The Journal Gazette
Tuesday, October 12, 2021 1:00 am

Lucky Sue at home with family

Rescued duck nursed back to health in house

TERRI RICHARDSON | The Journal Gazette

Sue is one lucky duck.

This is probably one of the few times I can say this phrase and it literally be true.

Sue is a duck, and she's lucky that she's still alive.

So it's more than appropriate that her name is Lucky Sue.

The white Pekin duck was saved by the Klaus family from a nearby neighborhood pond. She apparently was one of two ducks that were released outside by her owner once they were no longer babies. Lucky Sue managed to escape to the pond after her partner had been killed by a coyote. But she wasn't eating and she was limping badly.

That's when a friend who lived in the neighborhood reached out to Vanessa Klaus, asking her if she would rescue the duck.

Klaus didn't hesitate. After all, the family's four acres has sort of been dedicated to ducks and unwanted birds. The farm already had 12 ducks, along with some chickens, that Klaus adopted from Fort Wayne Animal Care & Control when they were confiscated during an investigation. So one more wouldn't be a problem.

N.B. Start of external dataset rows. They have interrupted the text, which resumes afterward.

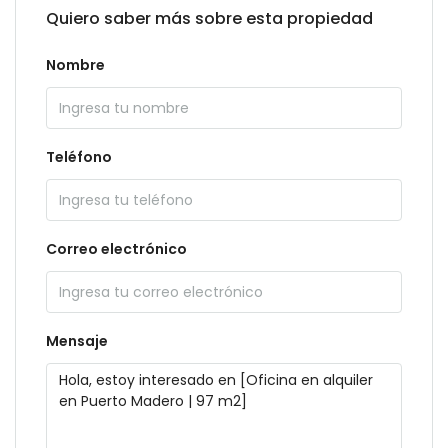
Quiero saber más sobre esta propiedad
Nombre
Teléfono
Correo electrónico
Mensaje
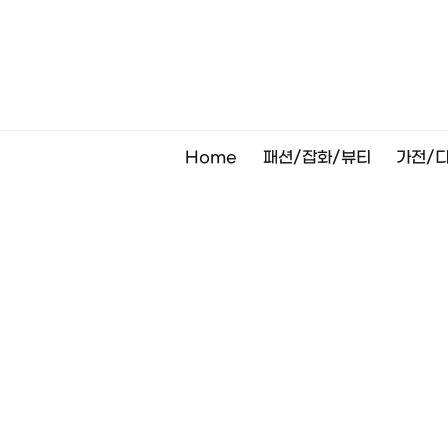
Skip
to
content
Home
패션/잡화/뷰티
가전/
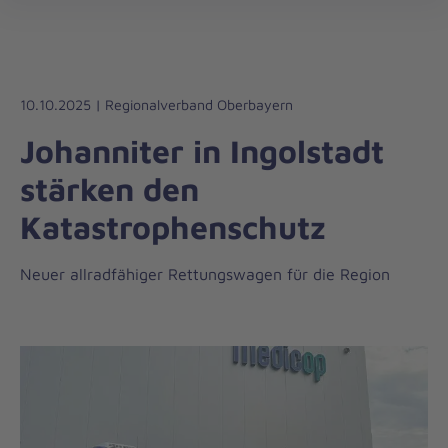
Die
öff
Johanniter
–
Aus
Liebe
10.10.2025 | Regionalverband Oberbayern
zum
Johanniter in Ingolstadt
Leben
stärken den
Katastrophenschutz
Neuer allradfähiger Rettungswagen für die Region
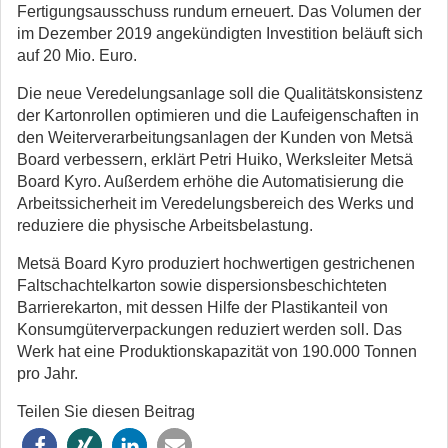
Fertigungsausschuss rundum erneuert. Das Volumen der
im Dezember 2019 angekündigten Investition beläuft sich
auf 20 Mio. Euro.
Die neue Veredelungsanlage soll die Qualitätskonsistenz
der Kartonrollen optimieren und die Laufeigenschaften in
den Weiterverarbeitungsanlagen der Kunden von Metsä
Board verbessern, erklärt Petri Huiko, Werksleiter Metsä
Board Kyro. Außerdem erhöhe die Automatisierung die
Arbeitssicherheit im Veredelungsbereich des Werks und
reduziere die physische Arbeitsbelastung.
Metsä Board Kyro produziert hochwertigen gestrichenen
Faltschachtelkarton sowie dispersionsbeschichteten
Barrierekarton, mit dessen Hilfe der Plastikanteil von
Konsumgüterverpackungen reduziert werden soll. Das
Werk hat eine Produktionskapazität von 190.000 Tonnen
pro Jahr.
Teilen Sie diesen Beitrag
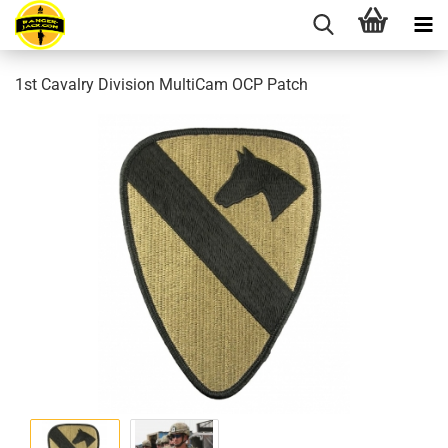
1st Cavalry Division MultiCam OCP Patch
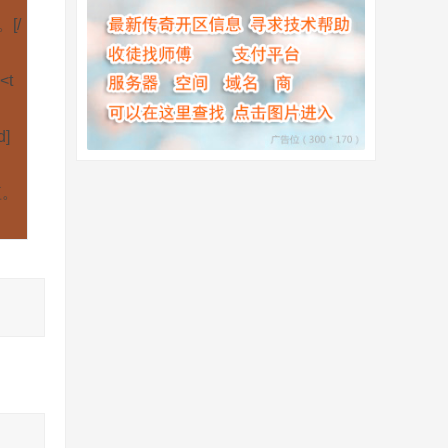
[/
<t
]
短。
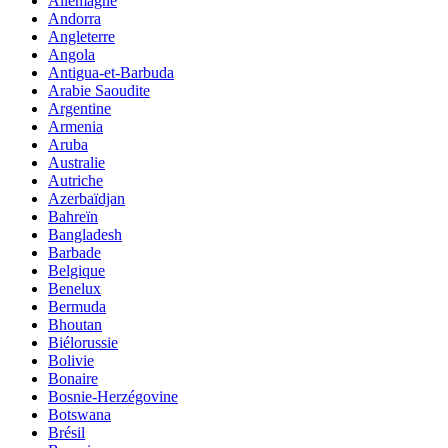
Allemagne
Andorra
Angleterre
Angola
Antigua-et-Barbuda
Arabie Saoudite
Argentine
Armenia
Aruba
Australie
Autriche
Azerbaïdjan
Bahreïn
Bangladesh
Barbade
Belgique
Benelux
Bermuda
Bhoutan
Biélorussie
Bolivie
Bonaire
Bosnie-Herzégovine
Botswana
Brésil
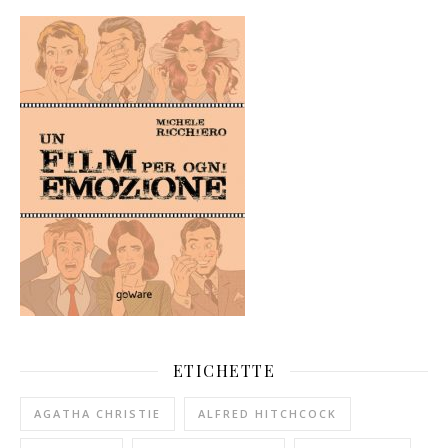
ETICHETTE
AGATHA CHRISTIE
ALFRED HITCHCOCK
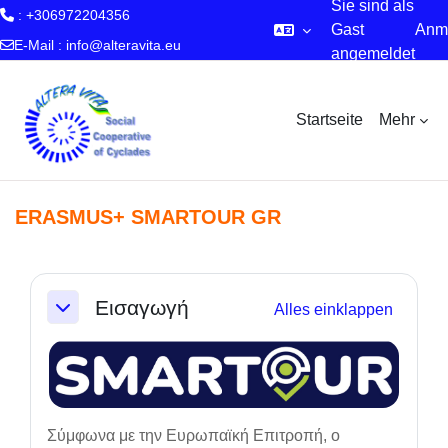
Sie sind als
: +306972204356
Gast
Anm
E-Mail :
info@alteravita.eu
angemeldet
Zum Hauptinhalt
Startseite
Mehr
ERASMUS+ SMARTOUR GR
Abschnittsübersicht
Εισαγωγή
Alles einklappen
Einklappen
Σύμφωνα με την Ευρωπαϊκή Επιτροπή, ο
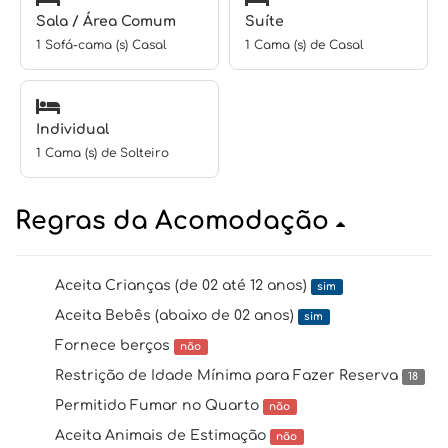
Sala / Área Comum
Suíte
1 Sofá-cama (s) Casal
1 Cama (s) de Casal
Individual
1 Cama (s) de Solteiro
Regras da Acomodação
Aceita Crianças (de 02 até 12 anos)
sim
Aceita Bebês (abaixo de 02 anos)
sim
Fornece berços
não
Restrição de Idade Mínima para Fazer Reserva
18
Permitido Fumar no Quarto
não
Aceita Animais de Estimação
não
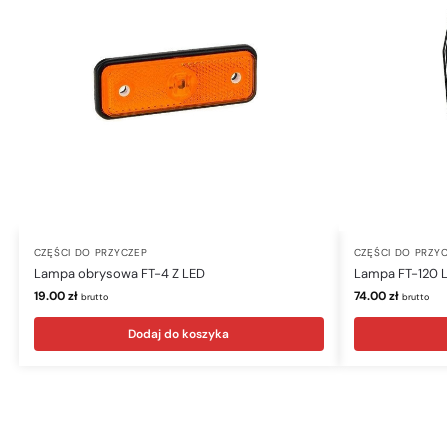
CZĘŚCI DO PRZYCZEP
CZĘŚCI DO PRZY
Lampa obrysowa FT-4 Z LED
Lampa FT-120 
19.00
zł
74.00
zł
brutto
brutto
Dodaj do koszyka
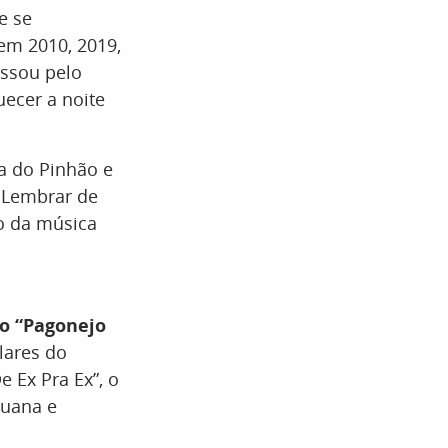
e se
em 2010, 2019,
assou pelo
ecer a noite
ta do Pinhão e
ê Lembrar de
o da música
do “Pagonejo
lares do
e Ex Pra Ex”, o
auana e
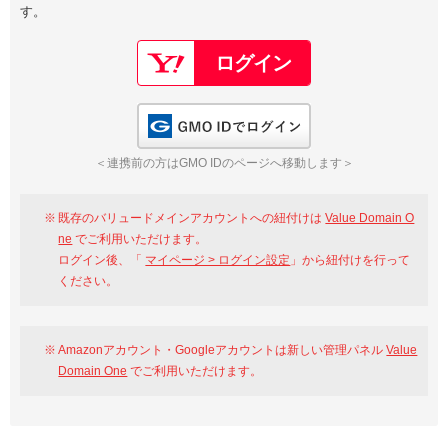
す。
以下でもログイン可能
Google
Yahoo!
以下でも登録可能
GMO ID
Amazon
Google
Yahoo!
GMO IDでログイン
※AmazonはValue Domain Oneのログイン画面へ遷移します
GMO ID
Amazon
＜連携前の方はGMO IDのページへ移動します＞
※AmazonはValue Domain Oneのアカウント作成画面へ遷移します
既存のバリュードメインアカウントへの紐付けは
Value Domain O
ne
でご利用いただけます。
ログイン後、「
マイページ > ログイン設定
」から紐付けを行って
ください。
Amazonアカウント・Googleアカウントは新しい管理パネル
Value
Domain One
でご利用いただけます。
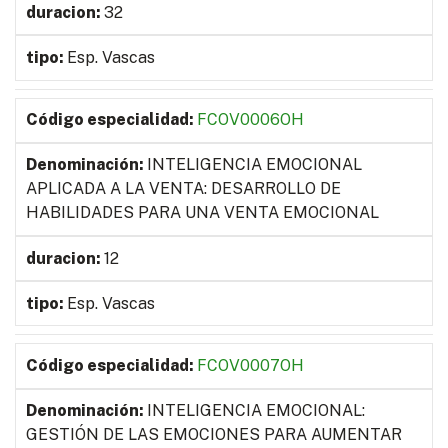
32
Esp. Vascas
FCOV0006OH
INTELIGENCIA EMOCIONAL
APLICADA A LA VENTA: DESARROLLO DE
HABILIDADES PARA UNA VENTA EMOCIONAL
12
Esp. Vascas
FCOV0007OH
INTELIGENCIA EMOCIONAL:
GESTIÓN DE LAS EMOCIONES PARA AUMENTAR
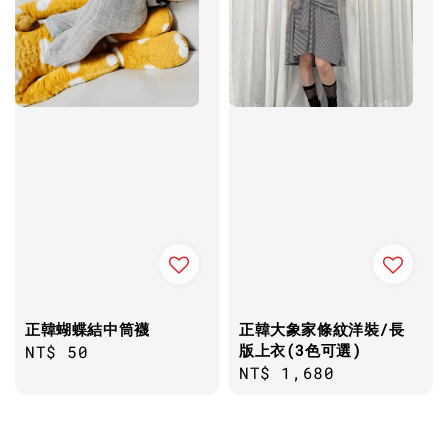
正韓蝴蝶結中筒襪
正韓大象家條紋洋裝/長
版上衣(3色可選)
Regular
NT$ 50
Regular
NT$ 1,680
price
price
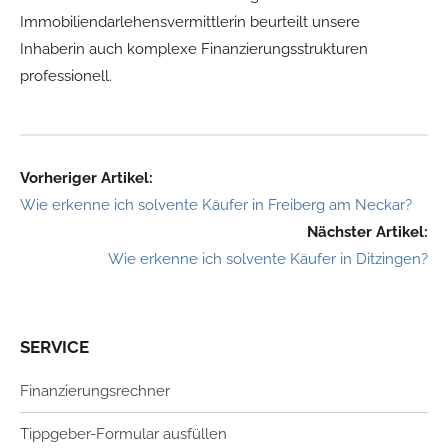
Immobiliendarlehensvermittlerin beurteilt unsere
Inhaberin auch komplexe Finanzierungsstrukturen
professionell.
Vorheriger Artikel:
Wie erkenne ich solvente Käufer in Freiberg am Neckar?
Nächster Artikel:
Wie erkenne ich solvente Käufer in Ditzingen?
SERVICE
Finanzierungsrechner
Tippgeber-Formular ausfüllen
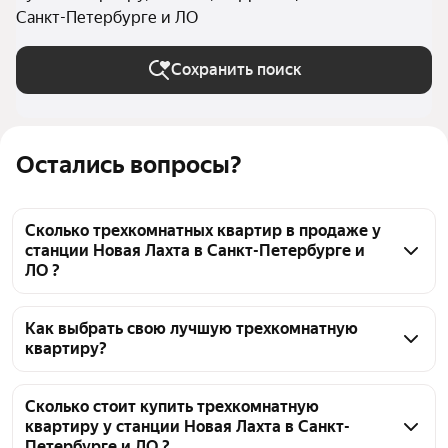
Санкт-Петербурге и ЛО
Сохранить поиск
Остались вопросы?
Сколько трехкомнатных квартир в продаже у
станции Новая Лахта в Санкт-Петербурге и
ЛО ?
На Яндекс Недвижимости в продаже у станции 
Новая Лахта в Санкт-Петербурге и ЛО 151 
Как выбрать свою лучшую трехкомнатную
квартиру?
трехкомнатных квартира, из них 3 объявления от 
собственников, 21 объявление от агентств, 127 
Чтобы купить 3-комнатную квартиру с 
объявлений от застройщиков
панорамными окнами у станции Новая Лахта, 
Сколько стоит купить трехкомнатную
квартиру у станции Новая Лахта в Санкт-
воспользуйтесь тепловой картой для оценки 
Петербурге и ЛО ?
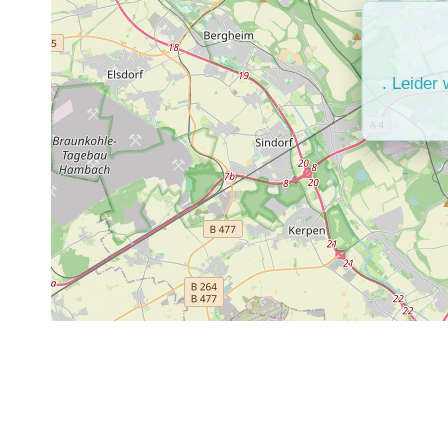
. Leider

But rescuing Lucky Sue proved more difficult than she thought. 

Klaus, along with her husband, Matt, had to go back out to the pond several times to try and rescue the duck. It also didn't help that the police were called because someone thought Klaus was trying to steal a swan from the pond. But Klaus didn't give up. It wasn't until Klaus and her husband, who is a Fort Wayne firefighter, used a pool noodle with a long piece of rope attached to coax the duck to the end of the pond that they finally nabbed her.

Upon inspection, the duck had bumblefoot, which is an infection in an animal's foot caused by bacteria that has entered through cuts or scrapes. Klaus consulted with a veterinarian, who advised putting the duck on antibiotics.

Of course, that meant Lucky Sue couldn't go out with the other ducks immediately. So what's a girl to do? In Lucky Sue's case she became a diva.

Klaus put a diaper on the duck and she got to live in the house, particularly the bathtub, until she was well enough to be let out into the barn.

During that time, the duck lay in Klaus' lap and ate snacks from her hand. Klaus' children would hold her. She went for car rides, sitting in the bucket seat as Klaus drove up to Starbucks to get Lucky Sue a cup of whipped cream.

“I'm convinced she thinks she's a dog,” Klaus says.

There's no doubt she believes she's the center of attention, often throwing tantrums by wiggling her butt and biting on Klaus' pant leg when she doesn't get her way.

“She's just really hilarious,” Klaus says. “We're definitely keeping her. She has the best personality.”

Once outside with the others, Lucky Sue ended up finding additional friends – three other female ducks. Klaus says they are always together and no one else is allowed in their circle. She also has 24-hour access to a kiddie pool.

But even with those fowl luxuries, Lucky Sue is still inside for a few minutes every day.

And if there is a storm, well, all the ducks come inside. Klaus says the barn has a busted window and if the wind is howling, the ducks get all worked up. So they take shelter in the family's bathroom.

So does that mean that Klaus diapers 13 ducks? “I do,” she says.

But I guess that's what happens when you are an animal lover like Klaus. The first animal Klaus ever had was a goat, who sat on the couch with her and watched cartoons.

Klaus' husband also is an animal lover, having grown up on a farm in Roanoke and has taken in his share of dogs. The couple met 10 years ago and have two sons. Klaus stays home to take care of her youngest son, who is autistic.

So it's no surprise that the family has over the years fostered dogs, cats and of course, ducks.

“It's nothing for me to have a duck in the house,” Klaus says.

And I guess that's pretty lucky for the newest member of the family.